■ **JOB**:
In your copy, include every line of the records exactly and no picture at all.

------------------------------------------------------------

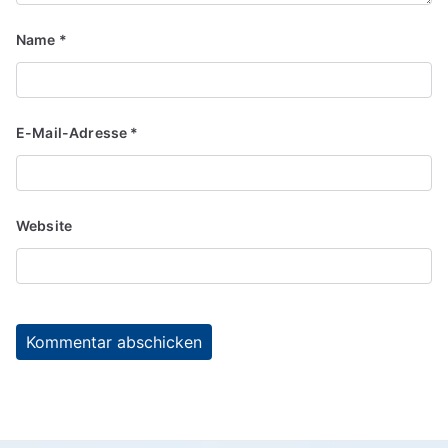
Name
*
E-Mail-Adresse
*
Website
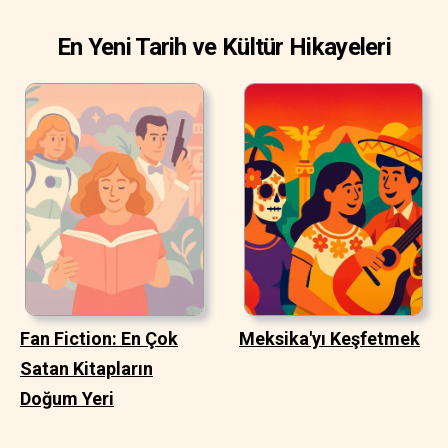
En Yeni Tarih ve Kültür Hikayeleri
Fan Fiction: En Çok
Meksika'yı Keşfetmek
Satan Kitapların
Doğum Yeri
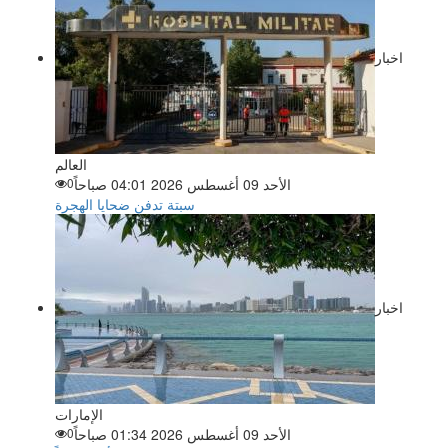
اخبار
العالم
الأحد 09 أغسطس 2026 04:01 صباحاً
0
سبتة تدفن ضحايا الهجرة
اخبار
الإمارات
الأحد 09 أغسطس 2026 01:34 صباحاً
0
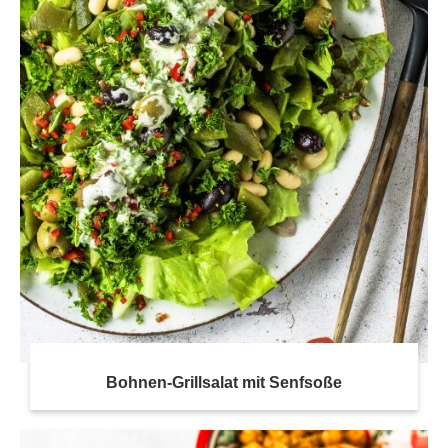
Bohnen-Grillsalat mit Senfsoße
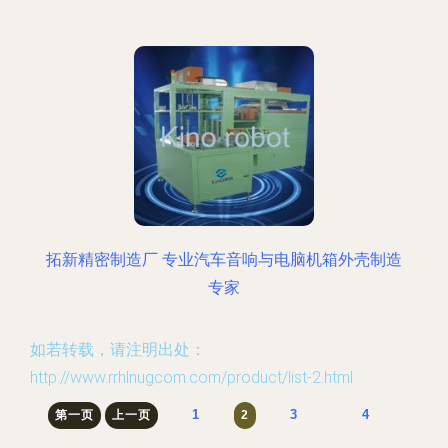
拓新精密制造厂 专业汽车音响与电脑机箱外壳制造
专家
如若转载，请注明出处：
http://www.rrhlnugcom.com/product/list-2.html
1
3
4
第一页
上一页
2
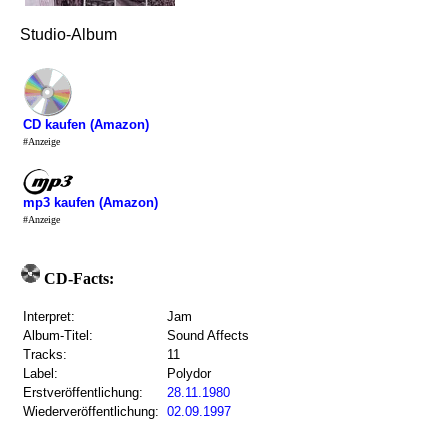
Studio-Album
CD kaufen (Amazon)
#Anzeige
mp3 kaufen (Amazon)
#Anzeige
CD-Facts:
Interpret:
Jam
Album-Titel:
Sound Affects
Tracks:
11
Label:
Polydor
Erstveröffentlichung:
28.11.1980
Wiederveröffentlichung:
02.09.1997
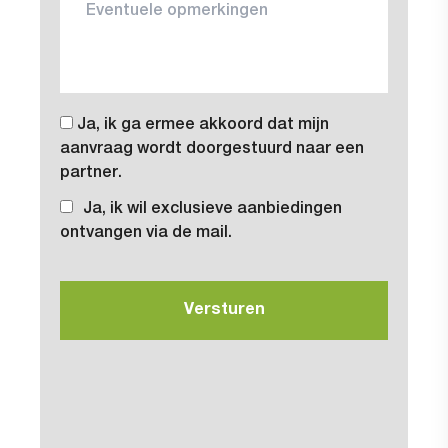
Ja, ik ga ermee akkoord dat mijn
aanvraag wordt doorgestuurd naar een
partner.
Ja, ik wil exclusieve aanbiedingen
ontvangen via de mail.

------------------------------------------------------------

■ **RESPONSE TO THIS EXERCISE**:
Name
*
E-Mail-Adresse
*
Website
En Yeni Tarih ve Kültür Hikayeleri
Fan Fiction: En Çok
Meksika'yı Keşfetmek
Satan Kitapların
Doğum Yeri
اخبار
العالم
الأحد 09 أغسطس 2026 04:01 صباحاً
0
سبتة تدفن ضحايا الهجرة
اخبار
الإمارات
الأحد 09 أغسطس 2026 01:34 صباحاً
0
Bohnen-Grillsalat mit Senfsoße
拓新精密制造厂 专业汽车音响与电脑机箱外壳制造
专家
如若转载，请注明出处：
http://www.rrhlnugcom.com/product/list-2.html
1
3
4
第一页
上一页
2
Studio-Album
CD kaufen (Amazon)
#Anzeige
mp3 kaufen (Amazon)
#Anzeige
CD-Facts:
Interpret:
Jam
Album-Titel:
Sound Affects
Tracks:
11
Label:
Polydor
Erstveröffentlichung:
28.11.1980
Wiederveröffentlichung:
02.09.1997
Ja, ik ga ermee akkoord dat mijn
aanvraag wordt doorgestuurd naar een
partner.
Ja, ik wil exclusieve aanbiedingen
ontvangen via de mail.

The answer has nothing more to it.